Ein sehr mühsames Unterfangen, aber ich arbeite mich langsam vor. Entreiße den
Tiefen ihrer Erinnerung Bruchstücke, die sich zu einem immer deutlicheren Bild
zusammenfügen. Mein Großvater, Sohn eines Hamburger Munitionsarbeiters auf der
Kehr, ist hier geboren worden und hat die Tochter eines Hallschlager
Lebensmittelhändlers geheiratet. Unter den Einheimischen galt er sein Leben
lang als Fremder, als hanseatischer Kaufmann, dem Gespür für die Führung eines
Lebensmittelladens in die Wiege gelegt wurde.
    Jupps Mutter nennt mich bei meinem Namen, hält mich aber für Anna,
meine eigene Mutter, und rät mir, den jungen Adolf zu heiraten, ehe ihn mir
Fine Schmitz wegschnappe.
    »Für den Laden deines Vaters zu retten«, sagt sie nach der fünften
Ravioli.
    »Warum?«, frage ich. »Wenn er doch so ein guter Kaufmann ist?«
    Sie bedeutet mir, den Teller wieder wegzustellen. Als sei ich schwer
von Begriff erklärt sie abfällig: »Hamburger können handeln und rechnen, aber
nicht tuppen. Dumm von deinem Vater.« Und damit schläft sie über den restlichen
Ravioli ein. Tuppen? Mir fällt nicht ein, wo ich das Wort zuvor schon einmal
gehört habe.
    Ich schleiche die Treppe hinunter und übergebe die Staffel der
Fürsorge an die Dame vom Pflegedienst, die ich eine Viertelstunde zuvor in das
Horrorkabinett des Wohnzimmers geführt habe.

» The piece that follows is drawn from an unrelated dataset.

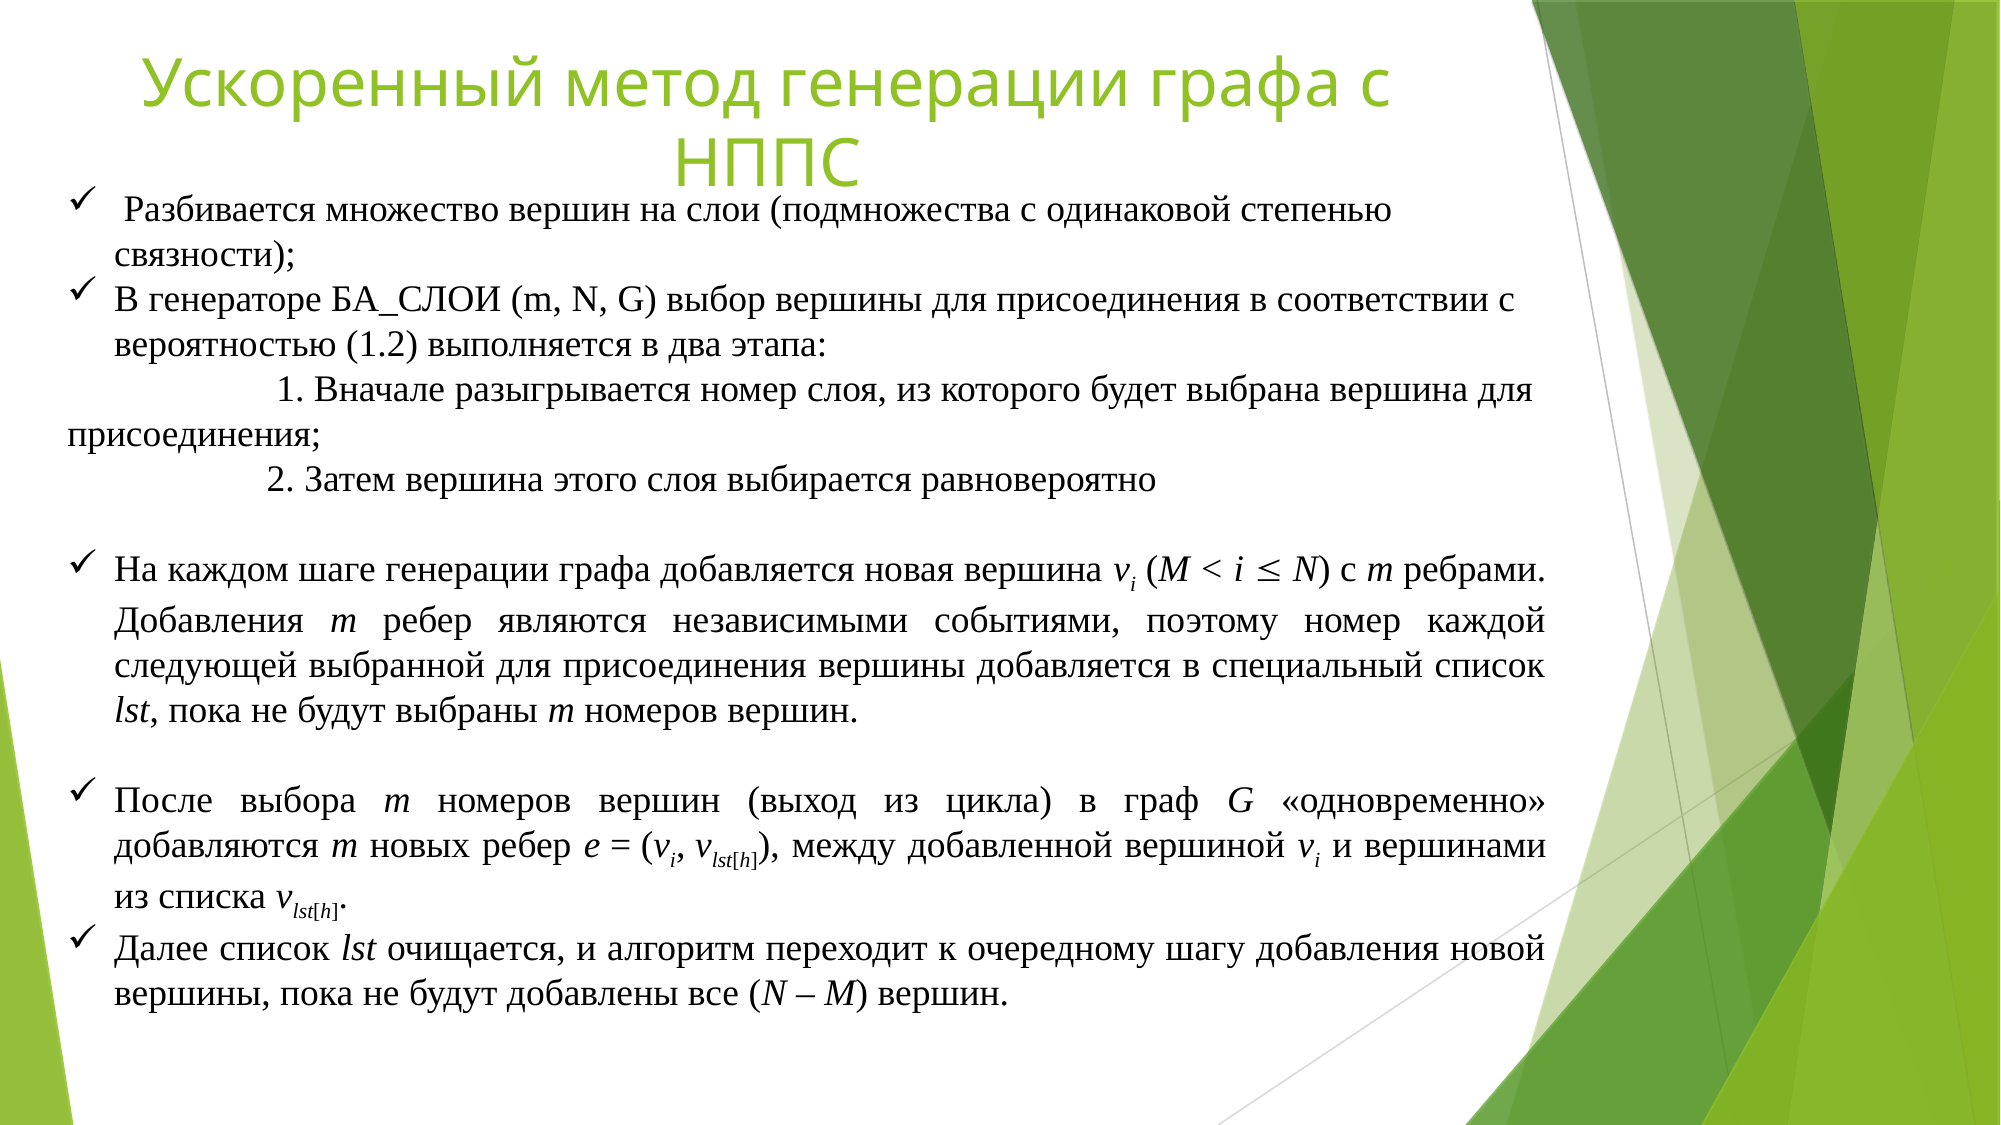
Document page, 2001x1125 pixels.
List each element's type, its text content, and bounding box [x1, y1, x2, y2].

text_box Разбивается множество вершин на слои (подмножества с одинаковой степенью связности); В генераторе БА_СЛОИ (m, N, G) выбор вершины для присоединения в соответствии с вероятностью (1.2) выполняется в два этапа: 1. Вначале разыгрывается номер слоя, из которого будет выбрана вершина для присоединения; 2. Затем вершина этого слоя выбирается равновероятно На каждом шаге генерации графа добавляется новая вершина vi (M < i  N) с m ребрами. Добавления m ребер являются независимыми событиями, поэтому номер каждой следующей выбранной для присоединения вершины добавляется в специальный список lst, пока не будут выбраны m номеров вершин. После выбора m номеров вершин (выход из цикла) в граф G «одновременно» добавляются m новых ребер e = (vi, vlst[h]), между добавленной вершиной vi и вершинами из списка vlst[h]. Далее список lst очищается, и алгоритм переходит к очередному шагу добавления новой вершины, пока не будут добавлены все (N – M) вершин. [52, 176, 1562, 1111]
text_box Ускоренный метод генерации графа с НППС [66, 32, 1468, 176]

    Ob ich den Film in Belgien entwickeln lassen kann? Ich
beschließe, nach St. Vith zu fahren, um ihn Marcel Langer zu übergeben. Er wird
sicherlich innerhalb der SOKO
Möglichkeiten finden, schnell an die Fotos zu kommen.
    Tuppen. Wann und bei welcher Gelegenheit ist dieses Wort in den
vergangenen Tagen schon einmal aufgekommen?
    In der Krippana! Das fällt mir ein, als ich beim Ardenner Cultur
Boulevard aus Losheim kommend rechts in Richtung St. Vith abbiege, aber den
Zusammenhang weiß ich nicht mehr. Das Wort betuppen drängt sich auf, jemanden beschwindeln, übers Ohr hauen. Vielleicht das
Finanzamt? Und weshalb sollten Hanseaten dazu nicht fähig sein?
    Ich gehe im Geist noch einmal meinen Krippana-Besuch mit Hein durch.
Wie der Würfel bei den mechanischen Puppen in der Kneipenszene fällt bei mir
endlich der Groschen: Puppen, Tuppen. Ein in der deutschen Eifel beliebtes
Kartenspiel, hat Hein gesagt.
    Hat mein Großvater den Familienbetrieb etwa verzockt?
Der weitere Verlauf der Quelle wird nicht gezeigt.